The purposes of this research were to form chitosan oligosaccharide (CSO)/A2 β-casein nano-delivery systems (NDSs) and to investigate the effects of production variables, such as CSO concentration levels (0.1%, 0.2%, and 0.3%, w/v) and manufacturing temperature (5℃, 20℃, and 35℃), on the production and physicochemical characteristics of CSO/A2 β-casein NDSs to carry resveratrol. The morphological characteristics of CSO/A2 β-casein NDSs were assessed by the use of transmission electron microscopy (TEM) and particle size analyzer. High-performance liquid chromatography (HPLC) was applied to determine the entrapment efficiency (EE) of resveratrol. In the TEM images, globular-shaped particles with a diameter from 126 to 266 nm were examined implying that NDSs was successfully formed. As CSO concentration level was increased, the size and zeta-potential values of NDSs were significantly (p<0.05) increased. An increase in manufacturing temperature from 5℃ to 35℃ resulted in a significant (p<0.05) increase in the size and polydispersity index of NDSs. Over 85% of resveratrol was favorably entrapped in CSO/A2 β-casein NDSs.
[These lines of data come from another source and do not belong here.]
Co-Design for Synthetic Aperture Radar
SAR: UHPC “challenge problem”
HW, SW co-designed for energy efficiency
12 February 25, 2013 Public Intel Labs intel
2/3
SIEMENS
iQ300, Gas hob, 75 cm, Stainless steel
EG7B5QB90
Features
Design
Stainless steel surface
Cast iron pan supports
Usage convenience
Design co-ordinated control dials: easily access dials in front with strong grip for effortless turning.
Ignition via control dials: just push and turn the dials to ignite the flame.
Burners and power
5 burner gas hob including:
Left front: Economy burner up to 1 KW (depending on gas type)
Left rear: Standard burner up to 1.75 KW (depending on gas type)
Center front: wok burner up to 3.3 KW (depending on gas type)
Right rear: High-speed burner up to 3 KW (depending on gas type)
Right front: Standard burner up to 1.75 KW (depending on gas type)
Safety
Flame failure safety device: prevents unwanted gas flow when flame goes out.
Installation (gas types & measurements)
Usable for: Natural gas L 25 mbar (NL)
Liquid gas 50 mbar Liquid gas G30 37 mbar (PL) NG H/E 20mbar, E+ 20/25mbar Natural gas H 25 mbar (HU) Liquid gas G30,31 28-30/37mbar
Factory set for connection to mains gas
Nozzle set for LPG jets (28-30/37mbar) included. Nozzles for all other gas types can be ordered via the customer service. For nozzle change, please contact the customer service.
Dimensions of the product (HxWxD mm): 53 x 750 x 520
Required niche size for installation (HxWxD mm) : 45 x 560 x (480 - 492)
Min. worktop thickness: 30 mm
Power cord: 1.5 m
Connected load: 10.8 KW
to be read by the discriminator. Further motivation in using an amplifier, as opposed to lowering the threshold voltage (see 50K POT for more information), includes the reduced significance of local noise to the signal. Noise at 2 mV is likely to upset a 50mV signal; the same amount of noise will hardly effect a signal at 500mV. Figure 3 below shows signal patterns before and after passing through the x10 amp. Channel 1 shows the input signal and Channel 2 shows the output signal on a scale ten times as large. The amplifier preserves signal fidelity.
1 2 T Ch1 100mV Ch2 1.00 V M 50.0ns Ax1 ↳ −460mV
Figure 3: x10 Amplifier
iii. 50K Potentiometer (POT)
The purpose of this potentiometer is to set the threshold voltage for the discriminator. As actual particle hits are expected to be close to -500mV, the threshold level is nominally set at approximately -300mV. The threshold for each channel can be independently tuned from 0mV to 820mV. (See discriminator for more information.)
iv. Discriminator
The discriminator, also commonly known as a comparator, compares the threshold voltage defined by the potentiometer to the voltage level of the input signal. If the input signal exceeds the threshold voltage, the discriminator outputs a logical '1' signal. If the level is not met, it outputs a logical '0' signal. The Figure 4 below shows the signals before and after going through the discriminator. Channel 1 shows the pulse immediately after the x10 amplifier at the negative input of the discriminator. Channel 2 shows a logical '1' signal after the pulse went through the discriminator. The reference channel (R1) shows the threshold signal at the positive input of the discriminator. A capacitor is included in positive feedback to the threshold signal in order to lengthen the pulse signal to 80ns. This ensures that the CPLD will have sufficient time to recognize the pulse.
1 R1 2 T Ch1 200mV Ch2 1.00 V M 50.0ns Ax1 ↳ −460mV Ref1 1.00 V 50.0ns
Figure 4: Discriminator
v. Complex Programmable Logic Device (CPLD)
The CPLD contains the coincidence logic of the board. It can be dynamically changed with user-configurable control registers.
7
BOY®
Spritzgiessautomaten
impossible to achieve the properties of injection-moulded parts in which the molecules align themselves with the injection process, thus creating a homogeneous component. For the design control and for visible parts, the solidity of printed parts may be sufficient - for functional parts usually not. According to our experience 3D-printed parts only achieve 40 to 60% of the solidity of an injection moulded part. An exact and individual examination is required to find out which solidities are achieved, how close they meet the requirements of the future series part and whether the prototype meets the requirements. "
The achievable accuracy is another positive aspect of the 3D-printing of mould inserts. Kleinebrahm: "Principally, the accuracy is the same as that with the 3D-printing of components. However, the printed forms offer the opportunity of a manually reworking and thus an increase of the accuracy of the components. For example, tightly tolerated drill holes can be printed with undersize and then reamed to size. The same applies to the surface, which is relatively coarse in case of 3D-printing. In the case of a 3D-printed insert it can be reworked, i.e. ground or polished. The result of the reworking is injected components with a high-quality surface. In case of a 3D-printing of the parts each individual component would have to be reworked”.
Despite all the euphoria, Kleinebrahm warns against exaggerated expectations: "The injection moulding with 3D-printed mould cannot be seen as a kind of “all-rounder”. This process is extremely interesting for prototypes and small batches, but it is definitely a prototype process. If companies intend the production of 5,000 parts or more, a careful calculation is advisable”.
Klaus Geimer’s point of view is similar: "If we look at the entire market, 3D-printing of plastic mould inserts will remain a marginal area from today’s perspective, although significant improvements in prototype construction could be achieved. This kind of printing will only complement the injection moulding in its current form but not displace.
The entrapment efficiency (EE) of resveratrol was significantly (p<0.05) enhanced with an increase in manufacturing temperature while CSO concentration level did not significantly affect EE of resveratrol. There were no significant (p<0.05) changes observed in the size and polydispersity index of NDSs during heat treatments and storage in model milk and yogurt indicating that CSO/A2 β-casein NDSs exhibited excellent physical stability. In conclusion, the CSO concentration level and manufacturing temperature were the crucial determinants affecting the physicochemical characteristics of CSO/A2 β-casein NDSs containing resveratrol.